I spilt the data set into train and test as following:

splitdata<-split(sb[1:nrow(sb),], sample(rep(1:2, as.integer(nrow(sb)/2))))
test<-splitdata[[1]]
train<-rbind(splitdata[[2]])

sb is the name of original data set, so it is 50/50 train and test.

Then I fitted a glm using the training set.

fitglm<-  glm(num_claims~year+vt+va+public+pri_bil+persist+penalty_pts+num_veh+num_drivers+married+gender+driver_age+credit+col_ded+car_den, family=poisson, train)

now I want to predict using this glm, say the next 10 observations.

I have trouble to specify the newdata in predict(),

I tried:

pred<-predict(fitglm,newdata=data.frame(train),type="response", se.fit=T)

this will give a number of predictions that is equal to the number of samples in training set.
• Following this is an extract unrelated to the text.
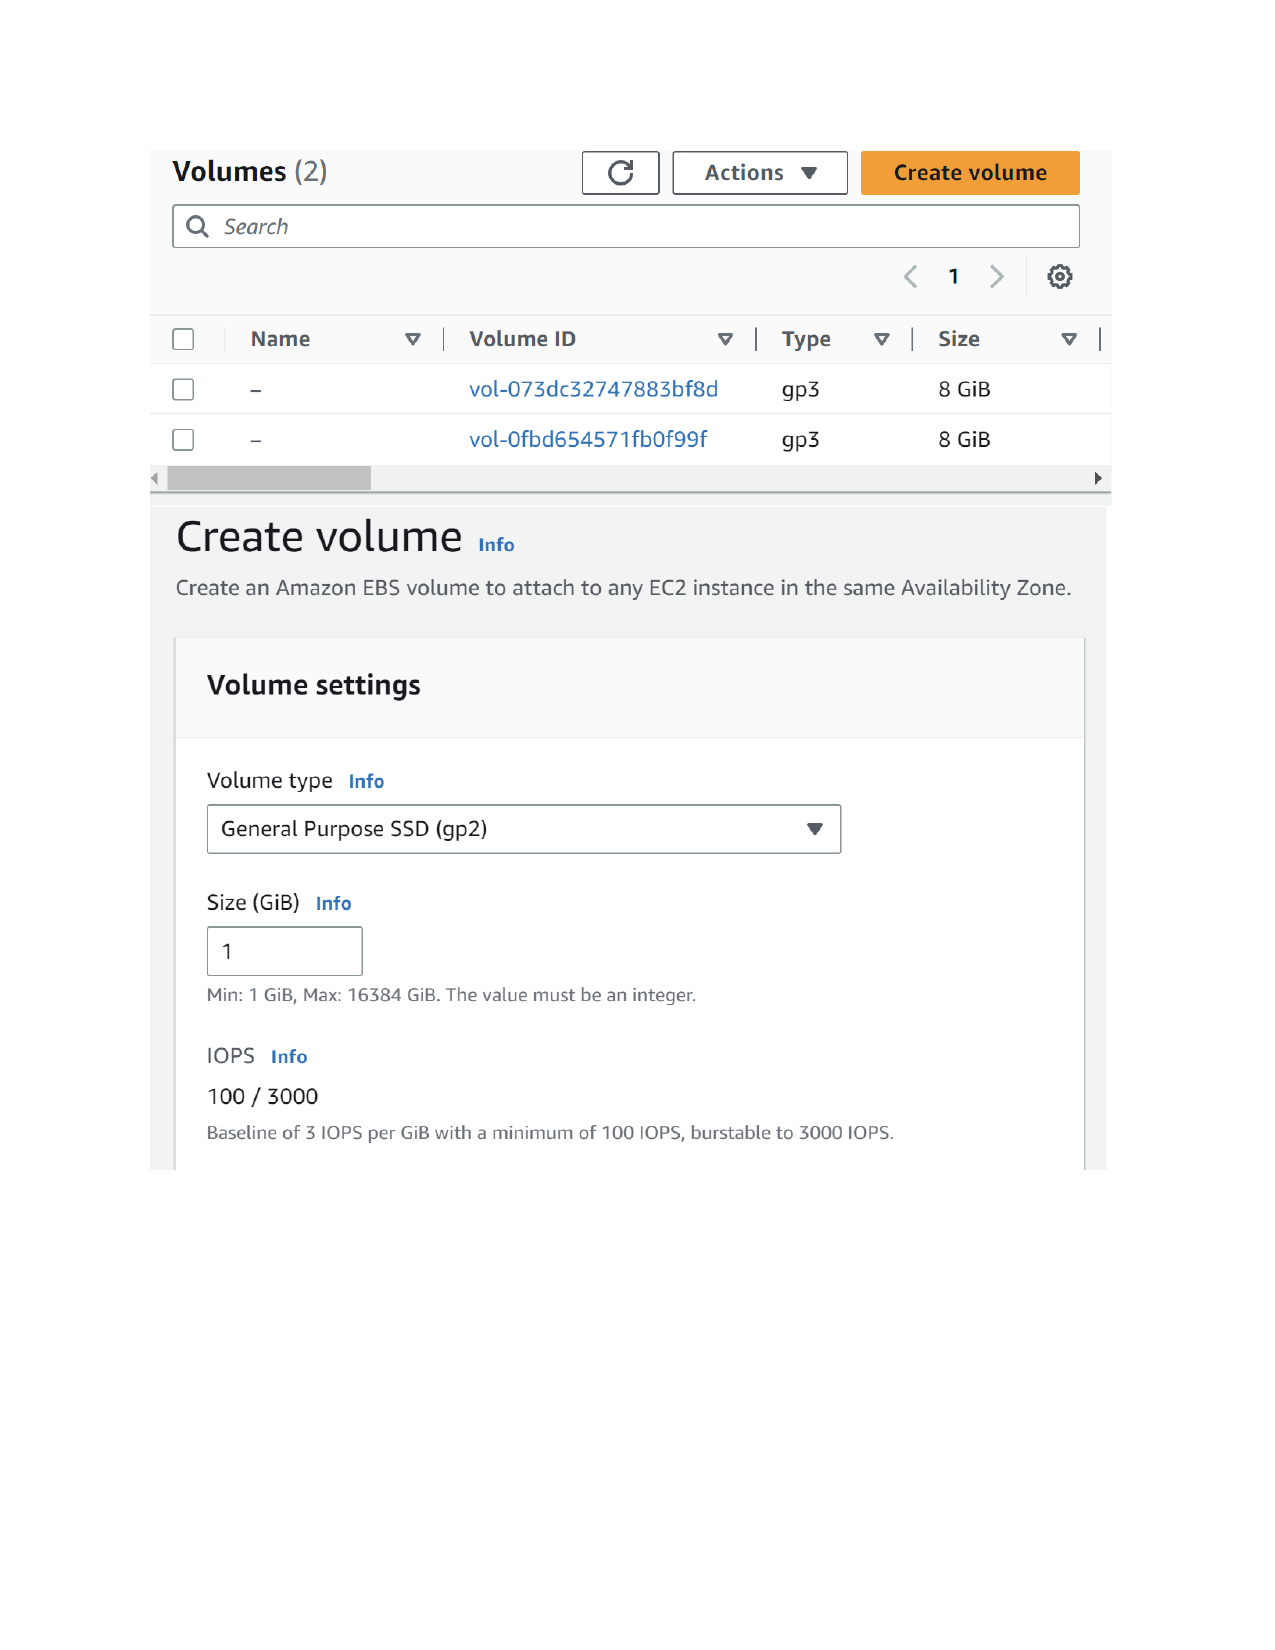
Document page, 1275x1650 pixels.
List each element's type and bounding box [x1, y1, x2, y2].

picture [150, 507, 1107, 1170]
picture [150, 150, 1112, 506]
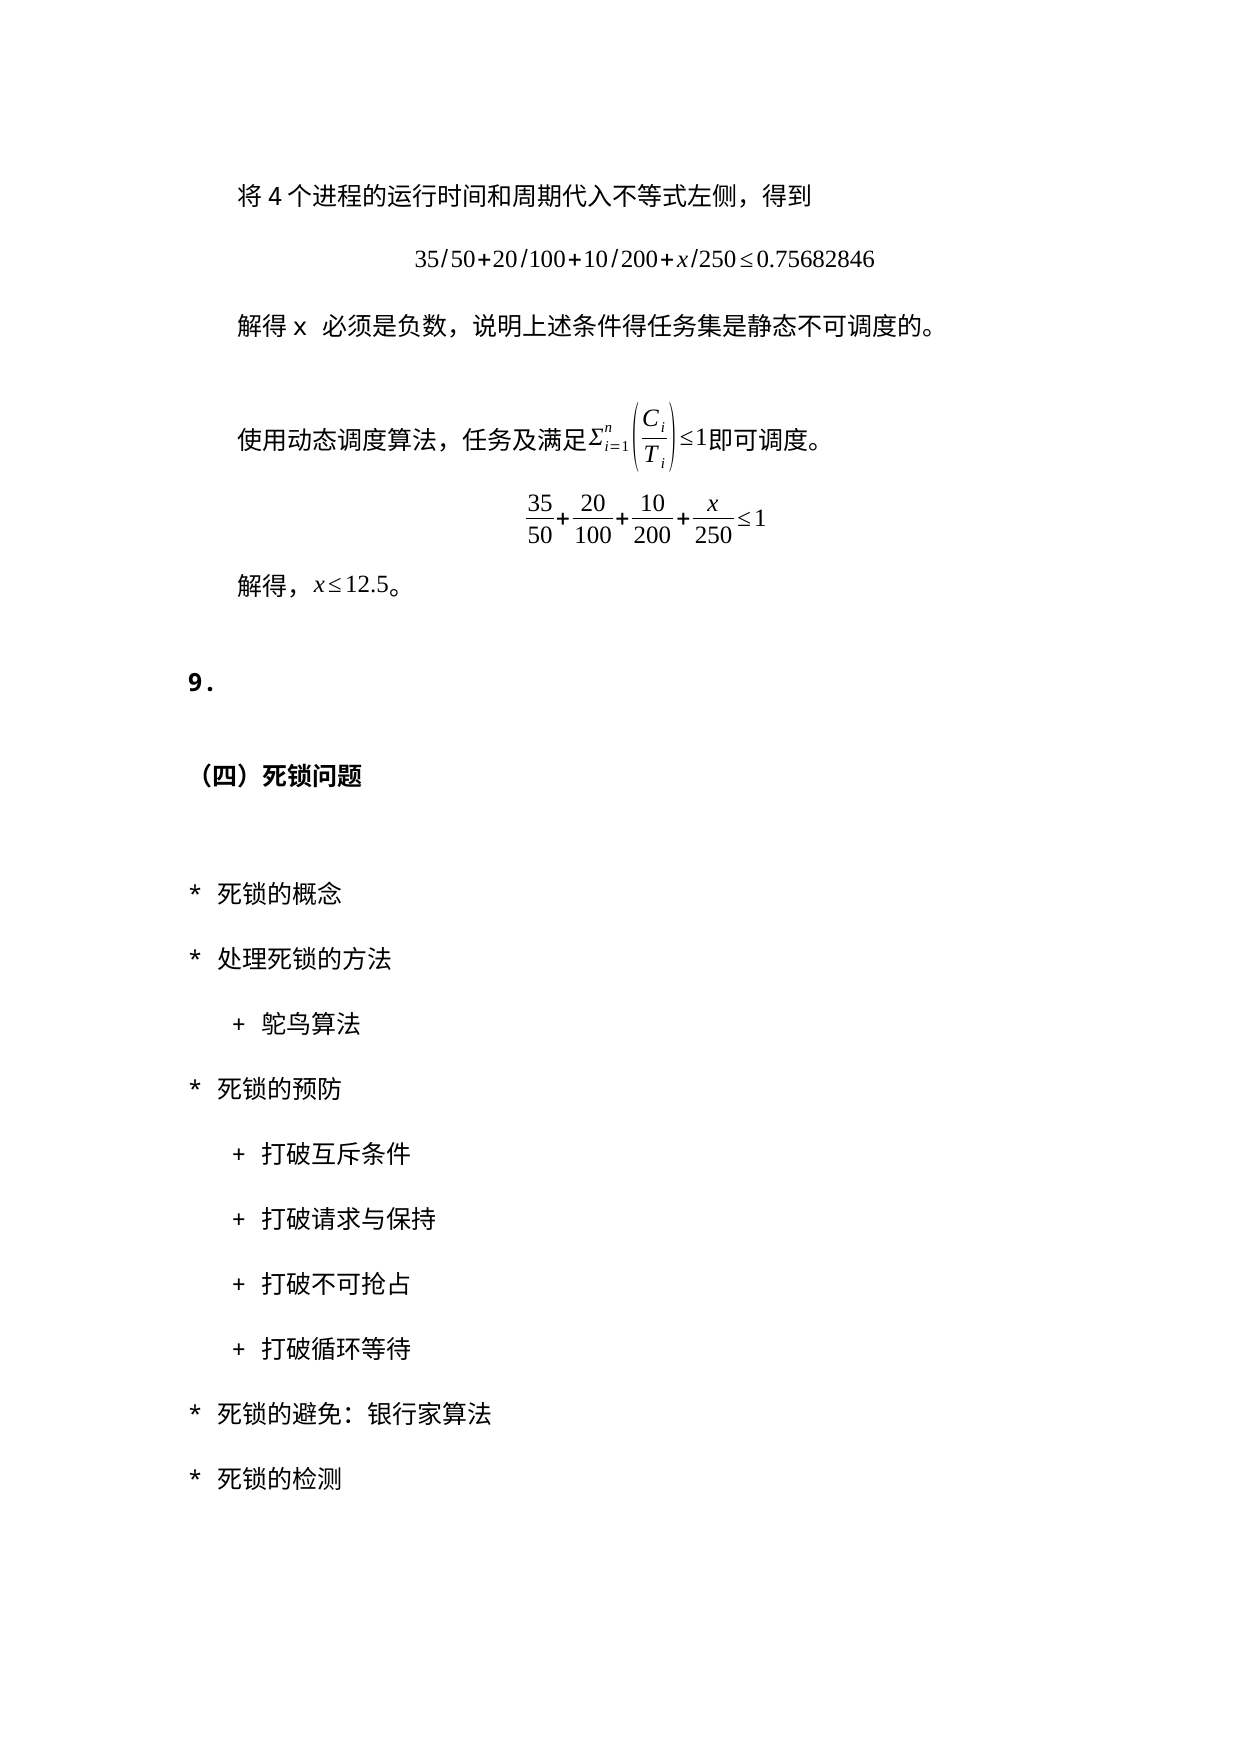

and finally, how to plot these predictions with confidence intervals?

Thank you for the help


Solution

  • If you are asking how to construct predictions on the next 10 in the test set then:

    pred10<-predict(fitglm,newdata=data.frame(test)[1:10, ], type="response", se.fit=T) 
    

    Edit 9 years later:

    @carsten's comment is correct regarding how to construct a confidence interval. If one has a non-linear link function for a glm-object, fitglm then this is a reasonably general method to recover the inverse of the link function and construct a two-sided 95% CI on the response scale:

    pred.fit <- predict(fitglm, newdata=newdata, se.fit=TRUE)
    pred.fit <- predict(fitglm, newdata=newdata, se.fit=TRUE)
    CI.pred.upper <- family(fitglm)$linkinv(  # that information is in the model 
                            pred.fit+  1.96*pred.fit$se.fit )
    
    CI.pred.lower <- family(fitglm)$linkinv(  # that information is in the model
                            pred.fit$fit - 1.96*pred.fit$se.fit )